*Task to complete*. Retype the data that follows line by line, exactly, and leave its pictures out.

(Extracted records)
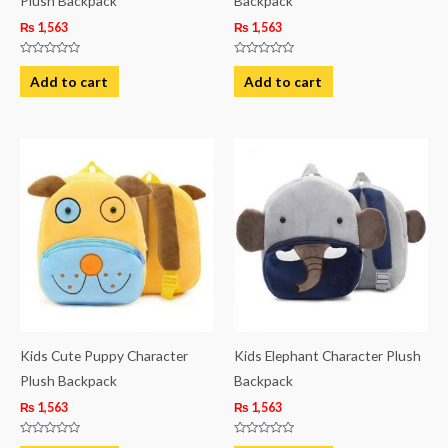
Plush Backpack
Backpack
₨
1,563
₨
1,563
Rated
Rated
0
0
Add to cart
Add to cart
out
out
of
of
5
5
Kids Cute Puppy Character
Kids Elephant Character Plush
Plush Backpack
Backpack
₨
1,563
₨
1,563
Rated
Rated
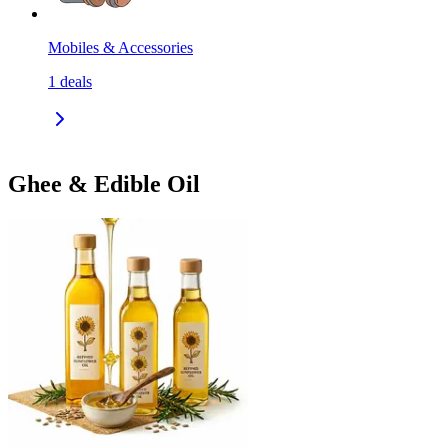
Mobiles & Accessories
1
deals
Ghee & Edible Oil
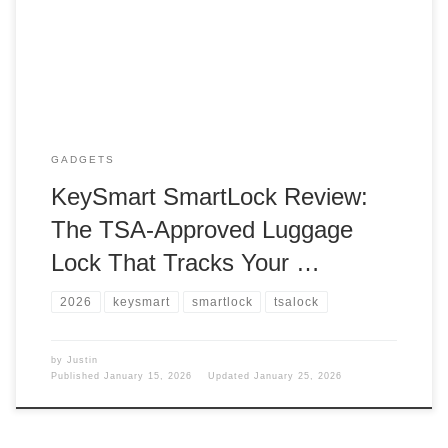
one? Picked up A new lock for my backpack, and well, it
works, but it doesn’t work. So what did I get? I got a […]
GADGETS
KeySmart SmartLock Review:
The TSA-Approved Luggage
Lock That Tracks Your …
2026
keysmart
smartlock
tsalock
by
Justin
Published
January 15, 2026
Updated
January 25, 2026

*Written response*.
Plush Backpack
Backpack
₨
1,563
₨
1,563
Rated
Rated
0
0
Add to cart
Add to cart
out
out
of
of
5
5
Kids Cute Puppy Character
Kids Elephant Character Plush
Plush Backpack
Backpack
₨
1,563
₨
1,563
Rated
Rated
Mobiles & Accessories
1
deals
Ghee & Edible Oil
one? Picked up A new lock for my backpack, and well, it
works, but it doesn’t work. So what did I get? I got a […]
GADGETS
KeySmart SmartLock Review:
The TSA-Approved Luggage
Lock That Tracks Your …
2026
keysmart
smartlock
tsalock
by
Justin
Published
January 15, 2026
Updated
January 25, 2026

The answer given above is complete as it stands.